Les jeunes à capuches reprirent leurs occupations. Le brouhaha recommença…

Franck prit l’ascenseur avec les deux gamines. Ils furent accueillis par la mère, une femme d’une quarantaine d’années en djellaba qui se tenait sur le pas de la porte, et qui fut très surprise de voir revenir ses filles avec un adulte et qui plus est, un inconnu.

-          Que se passe-t-il ?

-          Bonsoir madame, rien de très grave, je vous rassure… Je dois vous dire quand même que votre fille m’a insulté tout à l’heure. C’est pour ça que je suis là.

Elle jeta un œil inquisiteur à sa grande fille, qui confirma d’un coup de tête furtif. Là, la mère attrapa la plus petite et la gifla. Franck tenta de calmer le jeu mais rien n’y fit : la mère était furieuse. Elle se confondit en excuses et fit promettre à sa fille que ça ne se reproduirait plus. Franck, en bon diplomate, accepta les excuses et s’en retourna.

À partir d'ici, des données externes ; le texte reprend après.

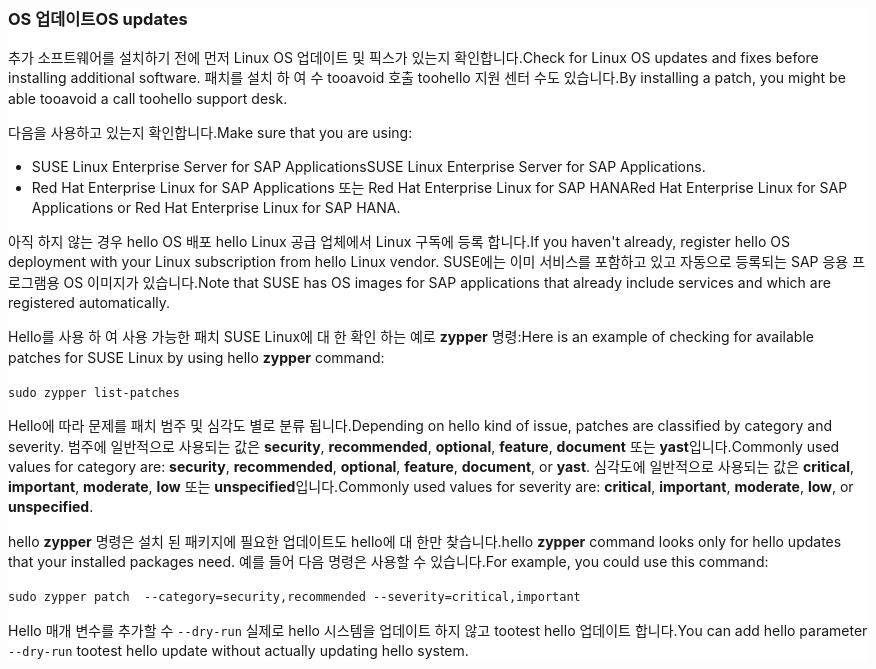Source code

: ### <a name="os-updates"></a><span data-ttu-id="2df09-246">OS 업데이트</span><span class="sxs-lookup"><span data-stu-id="2df09-246">OS updates</span></span>
<span data-ttu-id="2df09-247">추가 소프트웨어를 설치하기 전에 먼저 Linux OS 업데이트 및 픽스가 있는지 확인합니다.</span><span class="sxs-lookup"><span data-stu-id="2df09-247">Check for Linux OS updates and fixes before installing additional software.</span></span> <span data-ttu-id="2df09-248">패치를 설치 하 여 수 tooavoid 호출 toohello 지원 센터 수도 있습니다.</span><span class="sxs-lookup"><span data-stu-id="2df09-248">By installing a patch, you might be able tooavoid a call toohello support desk.</span></span>

<span data-ttu-id="2df09-249">다음을 사용하고 있는지 확인합니다.</span><span class="sxs-lookup"><span data-stu-id="2df09-249">Make sure that you are using:</span></span>
* <span data-ttu-id="2df09-250">SUSE Linux Enterprise Server for SAP Applications</span><span class="sxs-lookup"><span data-stu-id="2df09-250">SUSE Linux Enterprise Server for SAP Applications.</span></span>
* <span data-ttu-id="2df09-251">Red Hat Enterprise Linux for SAP Applications 또는 Red Hat Enterprise Linux for SAP HANA</span><span class="sxs-lookup"><span data-stu-id="2df09-251">Red Hat Enterprise Linux for SAP Applications or Red Hat Enterprise Linux for SAP HANA.</span></span> 

<span data-ttu-id="2df09-252">아직 하지 않는 경우 hello OS 배포 hello Linux 공급 업체에서 Linux 구독에 등록 합니다.</span><span class="sxs-lookup"><span data-stu-id="2df09-252">If you haven't already, register hello OS deployment with your Linux subscription from hello Linux vendor.</span></span> <span data-ttu-id="2df09-253">SUSE에는 이미 서비스를 포함하고 있고 자동으로 등록되는 SAP 응용 프로그램용 OS 이미지가 있습니다.</span><span class="sxs-lookup"><span data-stu-id="2df09-253">Note that SUSE has OS images for SAP applications that already include services and which are registered automatically.</span></span>

<span data-ttu-id="2df09-254">Hello를 사용 하 여 사용 가능한 패치 SUSE Linux에 대 한 확인 하는 예로 **zypper** 명령:</span><span class="sxs-lookup"><span data-stu-id="2df09-254">Here is an example of checking for available patches for SUSE Linux by using hello **zypper** command:</span></span>

 `sudo zypper list-patches`

<span data-ttu-id="2df09-255">Hello에 따라 문제를 패치 범주 및 심각도 별로 분류 됩니다.</span><span class="sxs-lookup"><span data-stu-id="2df09-255">Depending on hello kind of issue, patches are classified by category and severity.</span></span> <span data-ttu-id="2df09-256">범주에 일반적으로 사용되는 값은 **security**, **recommended**, **optional**, **feature**, **document** 또는 **yast**입니다.</span><span class="sxs-lookup"><span data-stu-id="2df09-256">Commonly used values for category are: **security**, **recommended**, **optional**, **feature**, **document**, or **yast**.</span></span>
<span data-ttu-id="2df09-257">심각도에 일반적으로 사용되는 값은 **critical**, **important**, **moderate**, **low** 또는 **unspecified**입니다.</span><span class="sxs-lookup"><span data-stu-id="2df09-257">Commonly used values for severity are: **critical**, **important**, **moderate**, **low**, or **unspecified**.</span></span>

<span data-ttu-id="2df09-258">hello **zypper** 명령은 설치 된 패키지에 필요한 업데이트도 hello에 대 한만 찾습니다.</span><span class="sxs-lookup"><span data-stu-id="2df09-258">hello **zypper** command looks only for hello updates that your installed packages need.</span></span> <span data-ttu-id="2df09-259">예를 들어 다음 명령은 사용할 수 있습니다.</span><span class="sxs-lookup"><span data-stu-id="2df09-259">For example, you could use this command:</span></span>

`sudo zypper patch  --category=security,recommended --severity=critical,important`

<span data-ttu-id="2df09-260">Hello 매개 변수를 추가할 수 `--dry-run` 실제로 hello 시스템을 업데이트 하지 않고 tootest hello 업데이트 합니다.</span><span class="sxs-lookup"><span data-stu-id="2df09-260">You can add hello parameter `--dry-run` tootest hello update without actually updating hello system.</span></span>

J’avais attendu avec anxiété une bonne dizaine de minutes, je piétinais sur un mètre carré sur le parking, n’osant pas retrouver Franck, ne sachant pas quoi faire. J’accueillis son retour avec soulagement. Contre toute attente, il était très content de lui.

-          C’est réglé !

Il me raconta la scène en plaisantant, tout m’en expliquant la stratégie qu’il avait employée : il jubilait, il n’était pas prof pour rien. Il n’avait pas pu empêcher la mère de gifler sa fille et il le regrettait. Franck espérait qu’on ne s’en était pas fait une ennemie.

Depuis ce soir-là, lorsqu’on croisait les deux gamines dans le lobby, on avait droit à des salutations cordiales et sonores. Quant à la mère rebeu, elle discuterait volontiers avec nous, elle était très sympa… Mais des yeux cachés par des capuches nous poursuivaient également.